Spike-NanoGhost as a safe and potent immunization platform against COVID-19

Since its outbreak, the Covid-19 pandemic has infected around 185 million people, leading to more than 4 million deaths worldwide within a year and a half. Like other coronavirus strains, the new SARS-CoV-2 coronavirus - identified as the cause of Covid-19 - is characterized by a spherical morphology with four structural proteins – envelope, membrane, nucleocapsid, and spike (S) proteins. The last was suggested as a key target because of its part in viral attachment, fusion, and entry. Great efforts have been made to develop approaches against the virus including the development of virus inhibitors, neutralizing antibodies, and most importantly - vaccines, which are the most efficient and cost-effective means to prevent and control COVID-191. Nevertheless, the development of a vaccine faces major challenges, primarily achieving the right level of immunogenicity, antigen presentation, adjuvant addition, and potent antibody stimulation.

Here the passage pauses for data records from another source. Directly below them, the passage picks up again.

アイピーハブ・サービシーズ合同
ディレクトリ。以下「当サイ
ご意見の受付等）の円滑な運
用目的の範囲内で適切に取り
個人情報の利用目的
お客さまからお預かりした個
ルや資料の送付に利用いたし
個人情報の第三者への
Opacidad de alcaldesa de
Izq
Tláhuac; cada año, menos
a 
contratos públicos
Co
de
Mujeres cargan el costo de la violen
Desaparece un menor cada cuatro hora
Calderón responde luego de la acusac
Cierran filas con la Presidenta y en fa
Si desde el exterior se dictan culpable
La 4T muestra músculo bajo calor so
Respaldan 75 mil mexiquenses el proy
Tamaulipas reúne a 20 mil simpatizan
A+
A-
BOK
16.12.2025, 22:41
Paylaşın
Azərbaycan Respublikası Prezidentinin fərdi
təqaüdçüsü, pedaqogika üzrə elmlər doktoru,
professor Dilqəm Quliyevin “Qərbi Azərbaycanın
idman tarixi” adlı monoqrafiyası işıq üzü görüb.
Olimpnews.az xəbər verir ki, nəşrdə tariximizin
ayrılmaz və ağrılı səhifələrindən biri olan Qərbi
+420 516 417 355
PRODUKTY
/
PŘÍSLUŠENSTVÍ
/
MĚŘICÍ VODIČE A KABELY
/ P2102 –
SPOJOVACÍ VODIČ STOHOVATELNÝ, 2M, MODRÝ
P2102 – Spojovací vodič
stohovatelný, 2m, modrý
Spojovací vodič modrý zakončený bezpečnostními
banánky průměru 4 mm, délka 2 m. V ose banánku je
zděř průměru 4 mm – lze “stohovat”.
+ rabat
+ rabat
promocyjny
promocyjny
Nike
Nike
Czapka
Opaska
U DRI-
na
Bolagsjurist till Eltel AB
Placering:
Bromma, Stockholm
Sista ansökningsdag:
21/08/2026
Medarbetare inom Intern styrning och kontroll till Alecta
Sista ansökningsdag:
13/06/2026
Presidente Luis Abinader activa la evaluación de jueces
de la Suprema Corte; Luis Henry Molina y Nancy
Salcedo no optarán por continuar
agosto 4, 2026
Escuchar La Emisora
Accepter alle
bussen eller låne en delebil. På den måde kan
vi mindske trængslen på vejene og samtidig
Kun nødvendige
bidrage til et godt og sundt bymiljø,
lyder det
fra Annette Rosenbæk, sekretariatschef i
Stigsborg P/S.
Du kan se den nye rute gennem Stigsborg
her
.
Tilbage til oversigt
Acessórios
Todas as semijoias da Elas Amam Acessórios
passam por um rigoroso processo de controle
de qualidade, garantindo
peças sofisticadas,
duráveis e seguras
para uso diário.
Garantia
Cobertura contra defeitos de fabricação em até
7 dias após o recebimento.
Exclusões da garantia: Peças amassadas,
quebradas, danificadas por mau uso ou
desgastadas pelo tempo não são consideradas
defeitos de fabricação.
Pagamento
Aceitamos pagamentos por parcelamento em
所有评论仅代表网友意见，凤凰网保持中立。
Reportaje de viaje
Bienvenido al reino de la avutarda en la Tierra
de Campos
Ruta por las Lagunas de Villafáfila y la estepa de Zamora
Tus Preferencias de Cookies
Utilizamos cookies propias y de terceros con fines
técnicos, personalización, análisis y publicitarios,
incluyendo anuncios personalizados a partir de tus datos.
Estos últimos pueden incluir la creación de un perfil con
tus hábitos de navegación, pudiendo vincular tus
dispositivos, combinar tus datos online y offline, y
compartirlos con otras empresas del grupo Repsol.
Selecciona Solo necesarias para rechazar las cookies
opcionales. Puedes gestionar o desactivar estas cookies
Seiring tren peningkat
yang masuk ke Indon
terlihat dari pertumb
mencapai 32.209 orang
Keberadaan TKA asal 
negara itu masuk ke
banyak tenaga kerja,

Here, we propose a unique approach that relies on the presentation of viral S protein on vesicles prepared from the cytoplasmatic membranes of mammalian stem cells and called NanoGhosts (NGs)2. These vesicles are equipped with the means to ensure maximal safety and fully protective immunization through a non-viral inanimate platform. NGs were originally developed as a targeted delivery system for tumors3 and inflammation sites by exhibiting molecules on their external surface that characterize the original cell membrane, or altered through engineering the original cells. The knowledge accumulated in our lab in the last decade had revealed their exceptional potential as a safe platform for antigen presentation in a novel vaccine delivery platform. Using human mesenchymal stem cells (hMSCs)-derived NGs has advantages such as inherent interactions with cells of the immune system, but it also holds risks such as reduced immunization and, most importantly, immunization against self-hMSC antigens. These risks and advantages are thoroughly addressed in the current research using MSCs and BHK cells that were engineered to express spike proteins on their membrane and to retain the proteins on the NGs produced from those cells. NGs produced from these engineered cells are tested for their interaction of Spikes-NGs (SNGs) with antigen-presenting cells in vitro and with the aim to evaluate the vaccine efficacy and safety in vivo.